From the first line of the entries below to the line with "high-grade urothelial carcinoma", give each line again exactly.

# Saved entries

::::

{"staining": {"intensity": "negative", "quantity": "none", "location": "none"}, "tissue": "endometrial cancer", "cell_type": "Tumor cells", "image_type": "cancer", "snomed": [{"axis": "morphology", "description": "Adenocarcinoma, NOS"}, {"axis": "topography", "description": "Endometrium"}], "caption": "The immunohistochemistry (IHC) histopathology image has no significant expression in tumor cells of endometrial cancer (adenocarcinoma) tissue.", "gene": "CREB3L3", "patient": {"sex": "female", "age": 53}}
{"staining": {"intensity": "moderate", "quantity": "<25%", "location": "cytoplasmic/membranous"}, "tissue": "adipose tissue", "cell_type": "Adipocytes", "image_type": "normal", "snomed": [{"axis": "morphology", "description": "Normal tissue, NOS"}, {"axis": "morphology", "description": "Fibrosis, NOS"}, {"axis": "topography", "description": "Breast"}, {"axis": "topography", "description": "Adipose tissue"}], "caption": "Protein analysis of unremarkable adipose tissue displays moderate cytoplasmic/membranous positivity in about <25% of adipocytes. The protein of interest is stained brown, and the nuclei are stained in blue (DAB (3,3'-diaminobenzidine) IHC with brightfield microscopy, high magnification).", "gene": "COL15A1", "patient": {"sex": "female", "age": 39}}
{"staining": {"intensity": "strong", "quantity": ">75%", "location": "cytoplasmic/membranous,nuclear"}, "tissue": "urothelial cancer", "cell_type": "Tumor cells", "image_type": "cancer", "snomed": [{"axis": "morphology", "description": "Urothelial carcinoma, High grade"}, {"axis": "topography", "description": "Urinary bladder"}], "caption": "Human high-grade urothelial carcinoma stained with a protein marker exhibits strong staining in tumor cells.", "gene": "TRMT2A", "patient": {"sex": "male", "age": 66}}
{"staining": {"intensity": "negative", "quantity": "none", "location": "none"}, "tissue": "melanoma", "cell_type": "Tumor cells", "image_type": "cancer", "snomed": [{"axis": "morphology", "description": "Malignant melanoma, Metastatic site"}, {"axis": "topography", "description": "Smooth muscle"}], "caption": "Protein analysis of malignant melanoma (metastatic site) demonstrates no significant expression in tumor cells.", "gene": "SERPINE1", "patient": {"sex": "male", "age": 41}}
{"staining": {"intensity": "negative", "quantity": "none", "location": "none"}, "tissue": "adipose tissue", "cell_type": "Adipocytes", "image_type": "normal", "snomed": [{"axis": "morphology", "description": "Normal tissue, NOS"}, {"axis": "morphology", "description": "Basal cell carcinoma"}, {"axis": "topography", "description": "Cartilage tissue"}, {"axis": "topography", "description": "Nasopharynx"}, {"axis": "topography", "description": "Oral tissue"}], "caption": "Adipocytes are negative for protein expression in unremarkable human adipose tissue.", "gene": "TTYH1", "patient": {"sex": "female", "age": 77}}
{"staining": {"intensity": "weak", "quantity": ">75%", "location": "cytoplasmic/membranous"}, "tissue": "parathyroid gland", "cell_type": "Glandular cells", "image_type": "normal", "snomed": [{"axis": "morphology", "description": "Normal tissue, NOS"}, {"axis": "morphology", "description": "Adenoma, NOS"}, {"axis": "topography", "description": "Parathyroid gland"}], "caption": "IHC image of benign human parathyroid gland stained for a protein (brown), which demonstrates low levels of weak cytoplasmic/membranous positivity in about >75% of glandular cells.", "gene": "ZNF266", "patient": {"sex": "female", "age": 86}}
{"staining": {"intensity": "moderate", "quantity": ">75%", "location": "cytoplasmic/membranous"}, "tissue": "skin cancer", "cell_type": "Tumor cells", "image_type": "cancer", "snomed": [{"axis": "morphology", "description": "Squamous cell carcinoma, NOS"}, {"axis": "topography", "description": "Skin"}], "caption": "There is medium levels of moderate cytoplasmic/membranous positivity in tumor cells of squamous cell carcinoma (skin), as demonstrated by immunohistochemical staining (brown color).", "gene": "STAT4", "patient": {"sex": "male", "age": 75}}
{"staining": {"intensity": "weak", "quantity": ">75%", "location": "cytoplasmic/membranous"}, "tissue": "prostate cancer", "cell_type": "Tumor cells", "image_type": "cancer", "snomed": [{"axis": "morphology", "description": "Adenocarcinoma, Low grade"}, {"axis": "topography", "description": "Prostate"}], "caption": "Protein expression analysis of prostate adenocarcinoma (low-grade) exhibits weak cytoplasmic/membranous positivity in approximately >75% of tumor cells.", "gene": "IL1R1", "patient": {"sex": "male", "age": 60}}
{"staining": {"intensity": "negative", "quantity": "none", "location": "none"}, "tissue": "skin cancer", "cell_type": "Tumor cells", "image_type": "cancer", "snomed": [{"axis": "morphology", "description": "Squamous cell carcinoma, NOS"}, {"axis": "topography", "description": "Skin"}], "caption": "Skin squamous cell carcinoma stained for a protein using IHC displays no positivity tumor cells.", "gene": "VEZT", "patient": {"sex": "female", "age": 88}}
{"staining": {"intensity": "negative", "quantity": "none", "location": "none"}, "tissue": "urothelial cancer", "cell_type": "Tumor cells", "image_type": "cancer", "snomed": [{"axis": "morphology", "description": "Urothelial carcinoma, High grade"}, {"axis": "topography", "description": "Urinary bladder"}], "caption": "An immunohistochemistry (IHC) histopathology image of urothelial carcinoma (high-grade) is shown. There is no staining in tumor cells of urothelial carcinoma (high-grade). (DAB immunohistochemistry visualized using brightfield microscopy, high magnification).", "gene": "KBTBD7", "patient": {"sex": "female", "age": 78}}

::::

# Solution to the problem
{"staining": {"intensity": "negative", "quantity": "none", "location": "none"}, "tissue": "endometrial cancer", "cell_type": "Tumor cells", "image_type": "cancer", "snomed": [{"axis": "morphology", "description": "Adenocarcinoma, NOS"}, {"axis": "topography", "description": "Endometrium"}], "caption": "The immunohistochemistry (IHC) histopathology image has no significant expression in tumor cells of endometrial cancer (adenocarcinoma) tissue.", "gene": "CREB3L3", "patient": {"sex": "female", "age": 53}}
{"staining": {"intensity": "moderate", "quantity": "<25%", "location": "cytoplasmic/membranous"}, "tissue": "adipose tissue", "cell_type": "Adipocytes", "image_type": "normal", "snomed": [{"axis": "morphology", "description": "Normal tissue, NOS"}, {"axis": "morphology", "description": "Fibrosis, NOS"}, {"axis": "topography", "description": "Breast"}, {"axis": "topography", "description": "Adipose tissue"}], "caption": "Protein analysis of unremarkable adipose tissue displays moderate cytoplasmic/membranous positivity in about <25% of adipocytes. The protein of interest is stained brown, and the nuclei are stained in blue (DAB (3,3'-diaminobenzidine) IHC with brightfield microscopy, high magnification).", "gene": "COL15A1", "patient": {"sex": "female", "age": 39}}
{"staining": {"intensity": "strong", "quantity": ">75%", "location": "cytoplasmic/membranous,nuclear"}, "tissue": "urothelial cancer", "cell_type": "Tumor cells", "image_type": "cancer", "snomed": [{"axis": "morphology", "description": "Urothelial carcinoma, High grade"}, {"axis": "topography", "description": "Urinary bladder"}], "caption": "Human high-grade urothelial carcinoma stained with a protein marker exhibits strong staining in tumor cells.", "gene": "TRMT2A", "patient": {"sex": "male", "age": 66}}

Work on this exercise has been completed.